From Publishers Weekly
This personal, homespun account by an American of Armenian descent interweaves two narratives in alternating chapters: Ahnert's mother Ester's firsthand description of coming-of-age during, and miraculously surviving, the Turkish-sponsored Armenian genocide of 1915, and the middle-aged author's own tender yet urgent reflections on her connection to the distant world of her 98-year-old mother. Ester's formidable personality, humor and abiding religious faith pervade Ahnert's debut, while the latter's fluid transcription of Ester's story provides a frank and searing testimony, as well as a vivid depiction of Armenian village life. While Ahnert's oral history doesn't offer a rigorous historical account or analysis of the systematic slaughter, but rather supplements works like Peter Balakian's
The Burning Tigris and Taner Akcam's
A Shameful Act, its force lies in the interplay between the narratives of mother and daughter. Together, their stories realize in intimate but accessible terms the vagaries of historical memory and Ester's determination to tell the truth despite the understandable urge among some victims to forget in the face of an official policy of denial from Turkey that continues today..

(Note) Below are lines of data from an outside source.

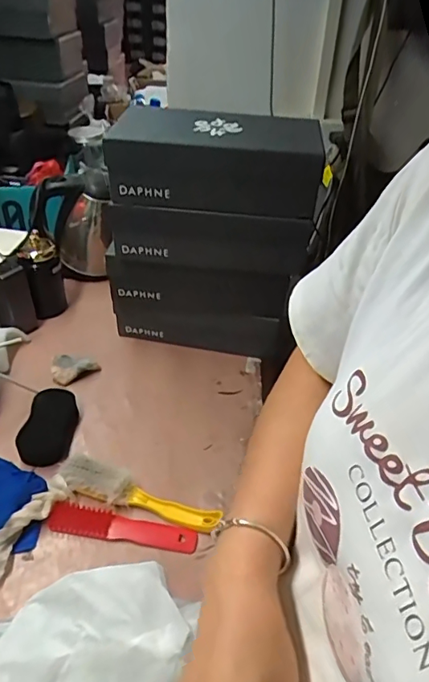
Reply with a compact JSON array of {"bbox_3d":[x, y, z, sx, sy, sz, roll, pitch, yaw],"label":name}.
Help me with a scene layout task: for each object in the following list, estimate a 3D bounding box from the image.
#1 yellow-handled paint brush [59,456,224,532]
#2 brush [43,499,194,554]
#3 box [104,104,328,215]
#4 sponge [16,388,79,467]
[{"bbox_3d":[-0.099,0.202,0.680,0.219,0.029,0.043,12,40,10],"label":"yellow-handled paint brush"},{"bbox_3d":[-0.118,0.239,0.658,0.191,0.014,0.037,8,39,6],"label":"brush"},{"bbox_3d":[0.002,-0.257,0.739,0.286,0.095,0.162,3,39,0],"label":"box"},{"bbox_3d":[-0.249,0.126,0.771,0.068,0.042,0.121,4,39,0],"label":"sponge"}]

(Apr.) Copyright © Reed Business Information, a division of Reed Elsevier Inc. All rights reserved.
Amid the chaos and violence of World War I, attacks began against the supposedly disloyal minority Armenian population within the Ottoman Empire. By the end of the war, high-end estimates place the death toll of Armenians at more than one million due to executions and deportations. Ahnert, a producer of television documentaries, interviewed her 98-year-old mother, Ester, a survivor of the massacres, and intertwined her mother's amazingly lucid and vivid recollections of the period with her own memories. The result is a moving yet deeply disturbing account. Ester paints a rather idyllic picture of village life in Turkey. Despite occasional tensions, relations between Armenians and Turkish communities are described as generally friendly before the war. But the screws then slowly tightened against Armenian rights. Still, when the horrific violence exploded, most Armenians were stunned, and many did not react quickly enough to save themselves. Ahnert has provided an invaluable service by putting human faces on the victims.